World Facts

Did Woolly Mammoths Still Roam Parts Of Earth When The Great Pyramids Were Built?

The last woolly mammoths still lived on Wrangel Island hundreds of years after the monumental constructions in Giza.

The giant creatures of the prehistoric world, such as the dinosaurs, saber-toothed tigers and woolly mammoths, continue to intrigue our imaginations to this very date, and make us wonder about the state of our world when these creatures roamed the Earth. However, contrary to most people’s conceptions, some of these creatures were not as ancient as we think them to be. Though no man ever saw a living dinosaur during his lifetime, the woolly mammoths, for instance, did in fact roam the face of the Earth even as the Egyptian pharaohs were busy building the pyramids of Giza, and for some time thereafter.

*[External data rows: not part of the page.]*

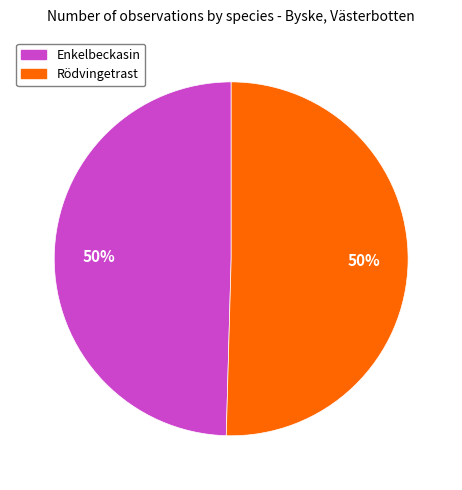

The Enkelbeckasin slice represents 50% of the pie. True or false?

True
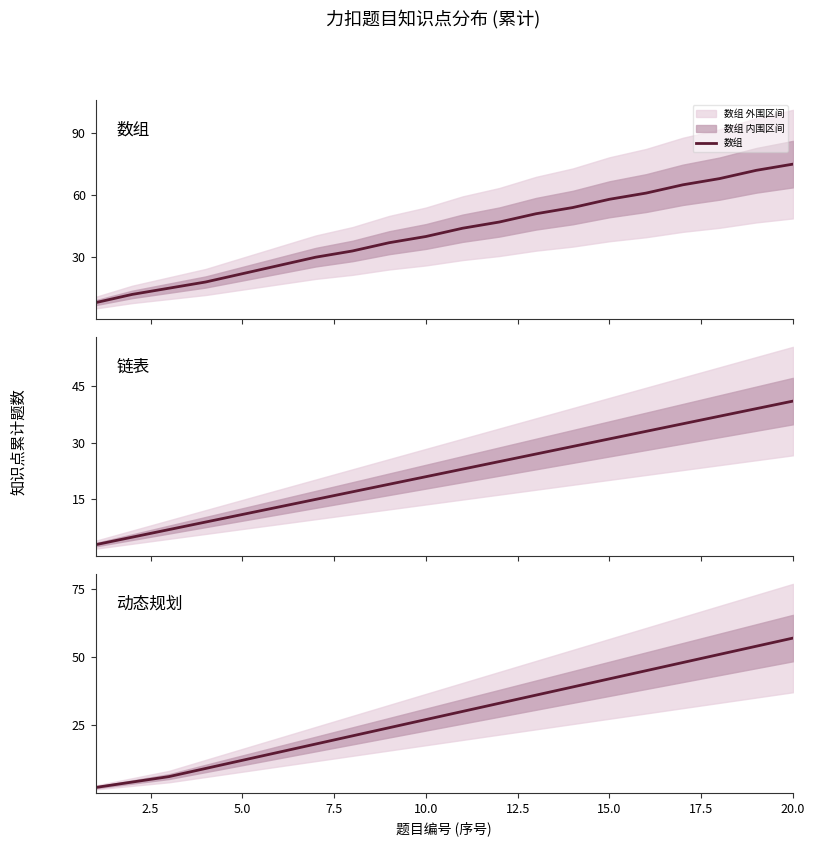

At how many categories does at least one series exceed 22?

15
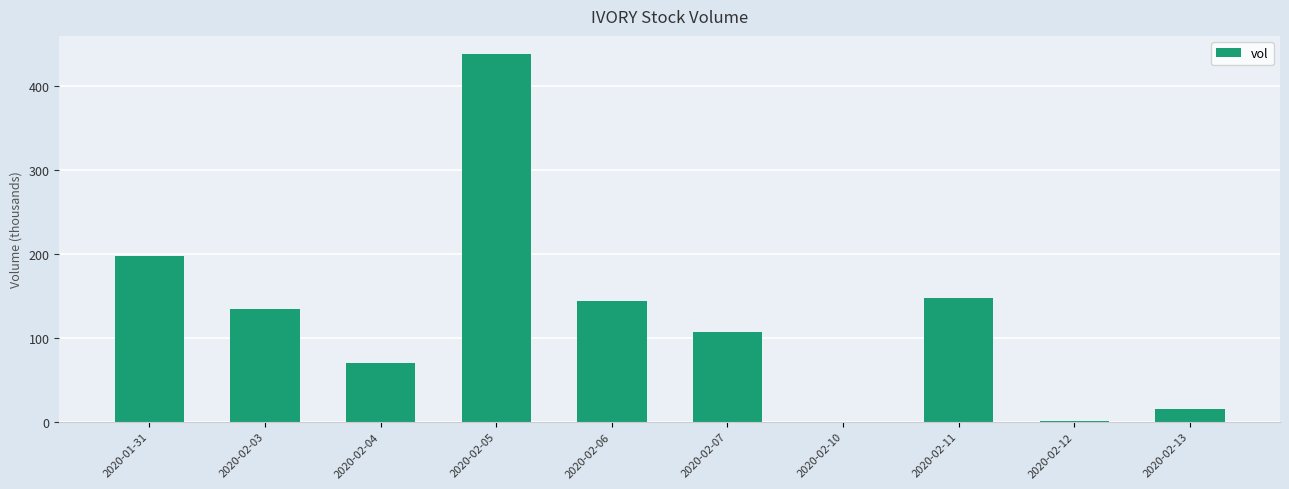

Which has a higher value, 2020-02-06 or 2020-02-03?

2020-02-06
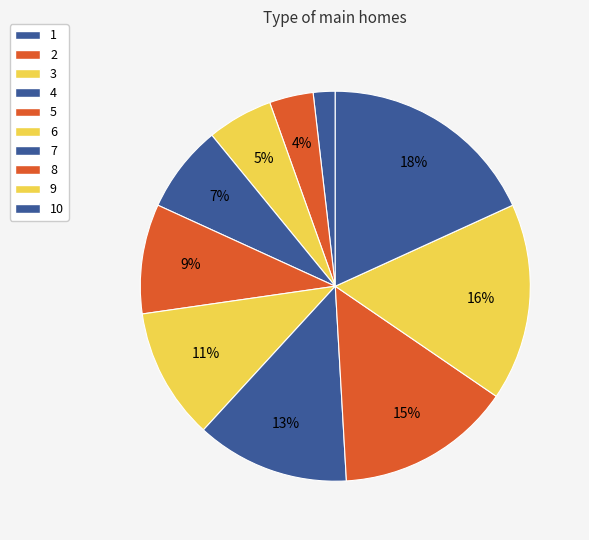

How many slices are in this pie chart?

10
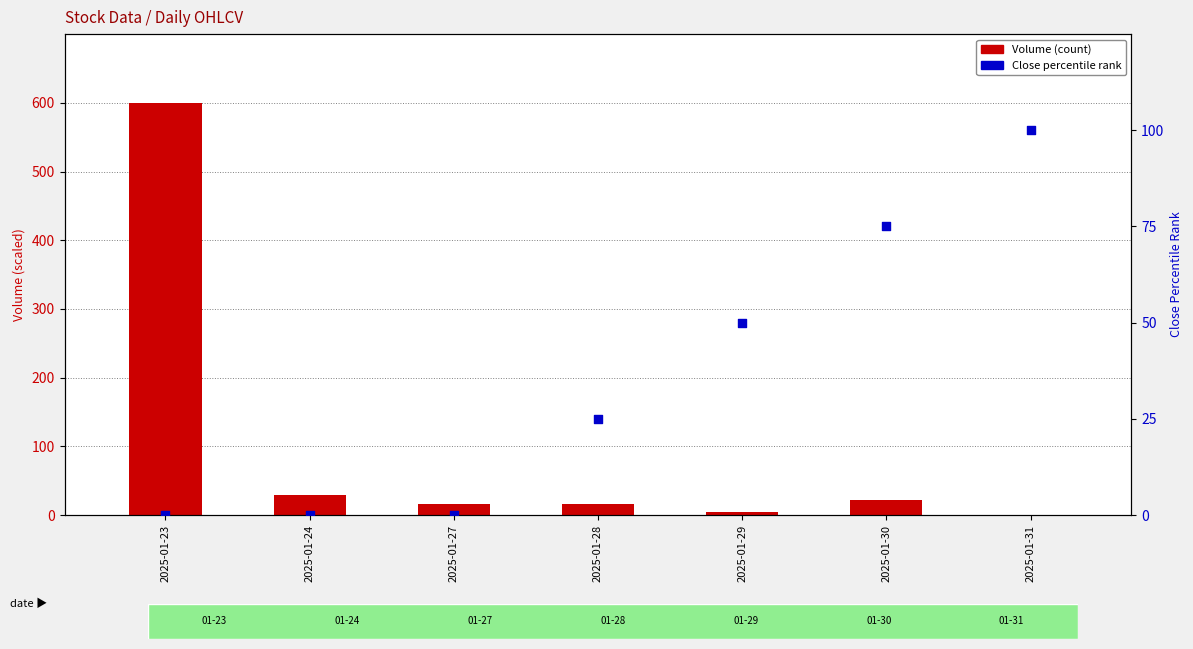

At how many categories does at least one series exceed 369?

1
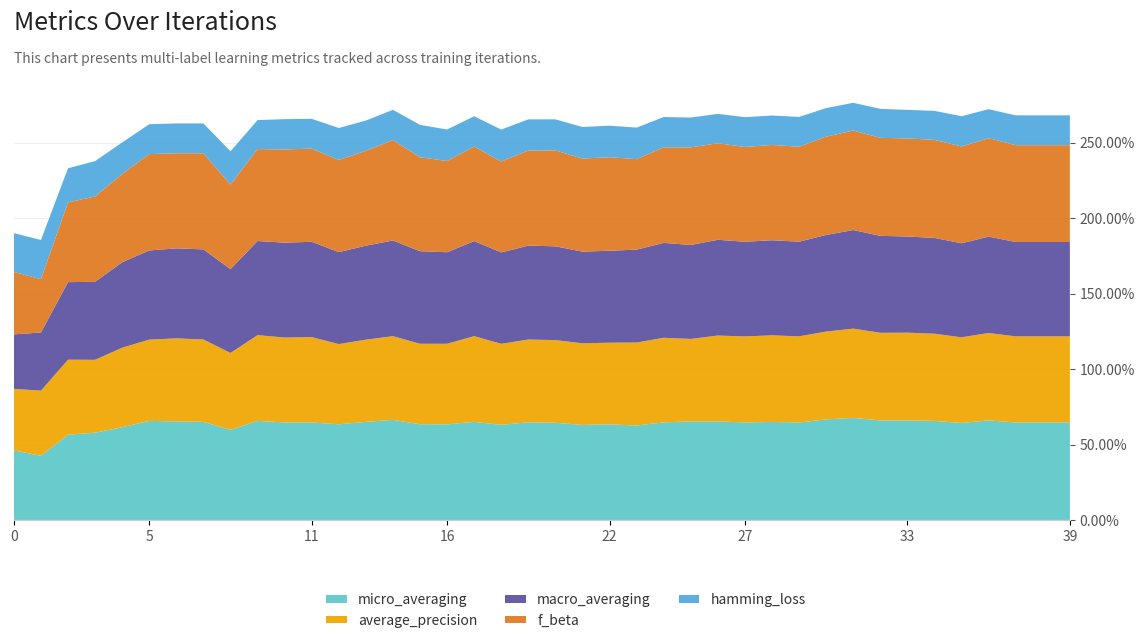

Reading right to left, list all the values displayed in this chart.

micro_averaging: 39=0.6	38=0.6	37=0.6	36=0.7	35=0.6	34=0.7	33=0.7	32=0.7	31=0.7	30=0.7	29=0.6	28=0.6	27=0.6	26=0.7	25=0.7	24=0.6	23=0.6	22=0.6	21=0.6	20=0.6	19=0.6	18=0.6	17=0.7	16=0.6	15=0.6	14=0.7	13=0.7	12=0.6	11=0.6	10=0.6	9=0.7	8=0.6	7=0.7	6=0.7	5=0.7	4=0.6	3=0.6	2=0.6	1=0.4	0=0.5
average_precision: 39=0.6	38=0.6	37=0.6	36=0.6	35=0.6	34=0.6	33=0.6	32=0.6	31=0.6	30=0.6	29=0.6	28=0.6	27=0.6	26=0.6	25=0.5	24=0.6	23=0.5	22=0.5	21=0.5	20=0.5	19=0.5	18=0.5	17=0.6	16=0.5	15=0.5	14=0.6	13=0.5	12=0.5	11=0.6	10=0.6	9=0.6	8=0.5	7=0.5	6=0.6	5=0.5	4=0.5	3=0.5	2=0.5	1=0.4	0=0.4
macro_averaging: 39=0.6	38=0.6	37=0.6	36=0.6	35=0.6	34=0.6	33=0.6	32=0.6	31=0.7	30=0.6	29=0.6	28=0.6	27=0.6	26=0.6	25=0.6	24=0.6	23=0.6	22=0.6	21=0.6	20=0.6	19=0.6	18=0.6	17=0.6	16=0.6	15=0.6	14=0.6	13=0.6	12=0.6	11=0.6	10=0.6	9=0.6	8=0.6	7=0.6	6=0.6	5=0.6	4=0.6	3=0.5	2=0.5	1=0.4	0=0.4
f_beta: 39=0.6	38=0.6	37=0.6	36=0.7	35=0.6	34=0.7	33=0.7	32=0.6	31=0.7	30=0.7	29=0.6	28=0.6	27=0.6	26=0.6	25=0.6	24=0.6	23=0.6	22=0.6	21=0.6	20=0.6	19=0.6	18=0.6	17=0.6	16=0.6	15=0.6	14=0.7	13=0.6	12=0.6	11=0.6	10=0.6	9=0.6	8=0.6	7=0.6	6=0.6	5=0.6	4=0.6	3=0.6	2=0.5	1=0.4	0=0.4
hamming_loss: 39=0.2	38=0.2	37=0.2	36=0.2	35=0.2	34=0.2	33=0.2	32=0.2	31=0.2	30=0.2	29=0.2	28=0.2	27=0.2	26=0.2	25=0.2	24=0.2	23=0.2	22=0.2	21=0.2	20=0.2	19=0.2	18=0.2	17=0.2	16=0.2	15=0.2	14=0.2	13=0.2	12=0.2	11=0.2	10=0.2	9=0.2	8=0.2	7=0.2	6=0.2	5=0.2	4=0.2	3=0.2	2=0.2	1=0.3	0=0.3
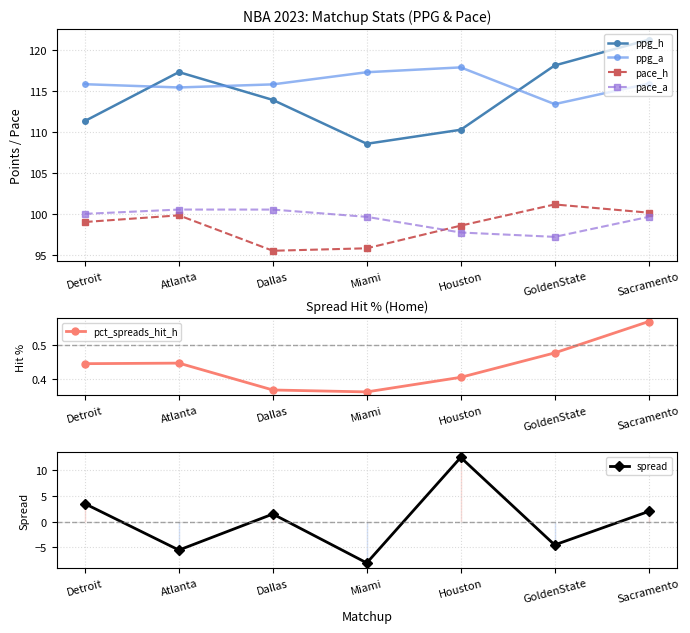

What is the label of the 6th point from the left?

GoldenState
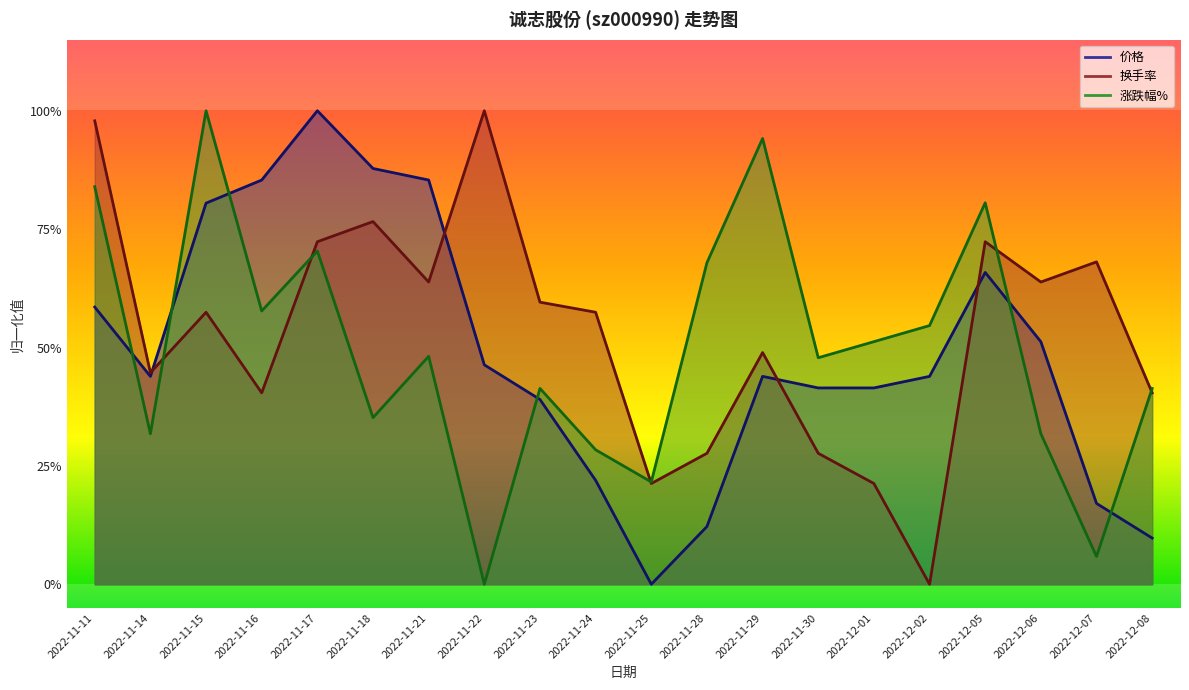

Is the value of 换手率 at 2022-11-29 greater than the value of 涨跌幅% at 2022-11-30?

Yes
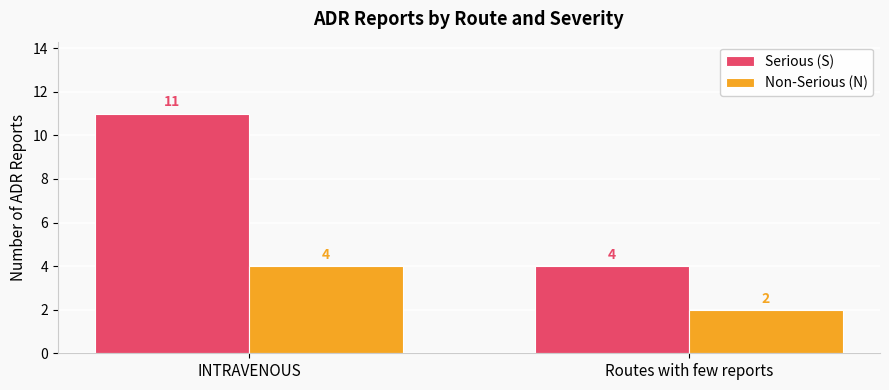

At which label does Non-Serious (N) reach its peak?

INTRAVENOUS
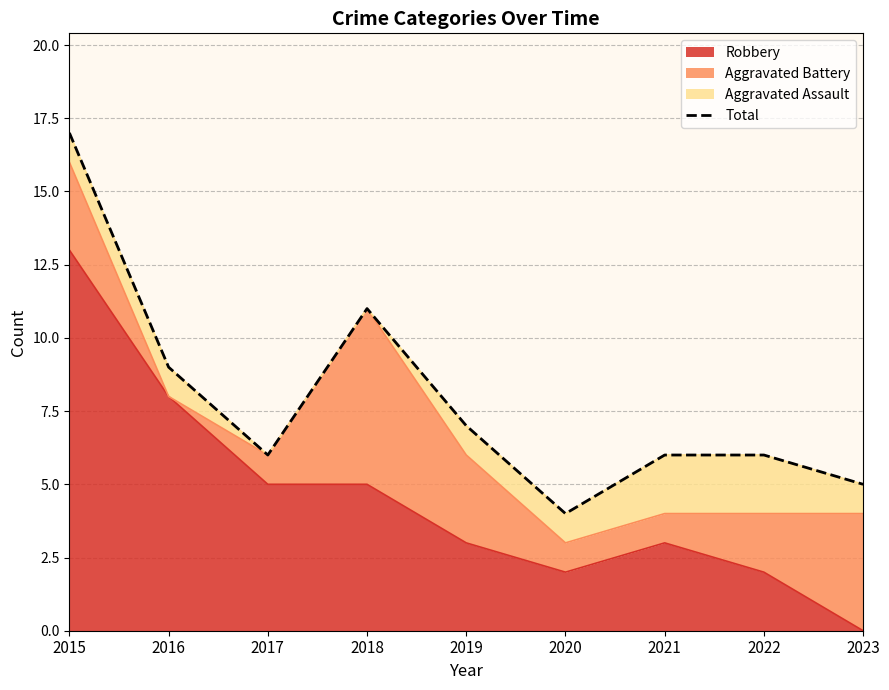

At which category does the chart reach its minimum across all series?

2020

What Were Woolly Mammoths?

The woolly mammoths, the ancestors of the present-day Asian elephants, evolved in the Pleistocene epoch, and are one of the most extensively studied animals of prehistoric times. The discoveries of frozen carcasses and body parts of these elephant-like creatures in Siberia and Alaska, as well as the depiction of these animals in ancient cave paintings, have allowed scientists to extensively study the appearance and behavior of these giants. These mammoths were roughly the size of present day African elephants, and were well adapted to living in the Ice Age conditions of their time. They possessed two layers of fur cover and short ears and tails to remain protected against frostbite. They were also herbivores like the present day elephants, and lived on a diet of grasses and hedges.

When Did They Become Extinct?

For thousands of years, the woolly mammoth coexisted with the humans who exploited the creatures for their meat. These peoples also shaped their bones and tusks, which were in turn used to make human dwellings, tools, and artwork. The mammoths completely disappeared from mainland habitats by the end of the Pleistocene epoch, and the last remaining populations were lost 6,400 years ago from the St. Paul Island and, finally, 4,000 years ago from the Wrangel Island, several centuries after the constructions at Giza. The complete extinction of these massive creatures has continued to baffle scientists worldwide. A section of the scientific world believes that the woolly mammoths were killed due to the warming up of the environment and the inhabitation of the ice-free lands by the hunters of these mammoths, the Homo sapiens (a.k.a. modern humans). Another group of scientists, however, believe that the animals disappeared as a result of a comet or asteroid hitting the Earth which resulted in an Armageddon-like situation wiping out entire species from the face of the planet.

The Woolly Mammoths of Wrangel Island

Even after the woolly mammoths had vanished from most of the world, a cold and desolate island in the Arctic Ocean and now part of Russian territory, the Wrangel Island, still served as a home for these giant beasts until around 4,000 years ago. Scientists estimate that the island drifted off from the mainland about 12,000 years ago, carrying a small population of the mammoths with it. Hence, while the hunters of these mammoths, the humans, were populating the world, building sophisticated civilizations and using advanced technology to build impressive structures like the Pyramids of Giza in Egypt, the last of the woolly mammoths was fighting the lonely battle for survival on the far away island of Wrangel. Today, even though mankind is unable to sustain the current diversity of species on the planet, man ironically continues to hope to genetically revive the extinct woolly mammoth by way of genetic cloning, in a controversial field known as "de-extinction".